L'exode de fonds a été massif. D'autant que le naufrage FTX est intervenu à un moment où les taux d'intérêt montaient en flèche dans de nombreux pays, renchérissant le coût de l'argent à crédit, et raréfiant celui disponible pour les actifs à risque. « Les capitaux sont rares dans le monde de la crypto de nos jours », confirme Banafsheh Fathieh, associé pour le fonds d'investissement en crypto Faction, qui précise que « les volumes de transactions en cryptomonnaies sont les plus bas que nous ayons vus en quatre ans environ ». Après être descendus à 500 milliards de dollars en décembre dernier, les volumes d'échanges sur les dix principales plateformes se relèvent légèrement en 2023, à 1.000 milliards en mars, mais encore loin des 1.500 milliards de janvier 2022, selon les données de Coingecko, un site qui recense plus de 13.000 d'entre elles à travers 600 échanges.
Mauvais acteurs
L'avenir s'assombrit d'autant plus pour les gros poissons du secteur, comme le numéro un Binance, visé par une enquête du ministère américain de la Justice, notamment pour blanchiment d'argent. Mais comment éliminer les « mauvais acteurs » de la crypto ? Plusieurs textes réglementaires sont en cours d'élaboration au Congrès américain, mais aucun n'a encore été soumis au vote, dans un contexte de forte division entre Républicains et Démocrates, qui complique les espoirs de compromis. En avance dans le domaine, l'Union européenne s'est de son côté accordée sur un projet de réglementation (MiCa), qui exige des plateformes plus de transparence et de rigueur, et qui doit entrer en vigueur l'an prochain. En France, l'enregistrement au statut de prestataire de services sur actifs numériques (PSAN), défini par la loi Pacte de 2019, est déjà nécessaire pour communiquer et promouvoir ses services.

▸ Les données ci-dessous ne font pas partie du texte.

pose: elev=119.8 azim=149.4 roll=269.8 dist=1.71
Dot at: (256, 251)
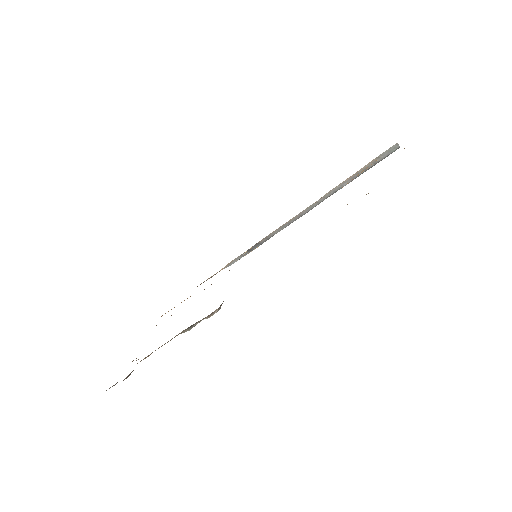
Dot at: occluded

Les Etats-Unis ont « peut-être raté le moment charnière » qu'a été la faillite de SBF, qui aurait pu servir d'opportunité pour légiférer, estime Victor Carvalho, professeur en systèmes d'information à l'université de Miami (Ohio, Etats-Unis). « Cela nuit à l'industrie de ne pas avoir de réglementations appropriées en place, car nous pouvons avoir des agences comme la SEC (Ndlr, l'autorité des marchés financiers), qui prend des décisions qui manquent parfois de sens, ou sont contradictoires », estime-il. De son côté, le gendarme de Wall Street a de nouveau repoussé l'échéance sur sa décision quant-à-la création d'un fonds indiciel (spot ETF) en bitcoin qui suivrait directement le prix de la cryptomonnaie, et permettrait d'investir dans le bitcoin sans avoir à en acheter directement.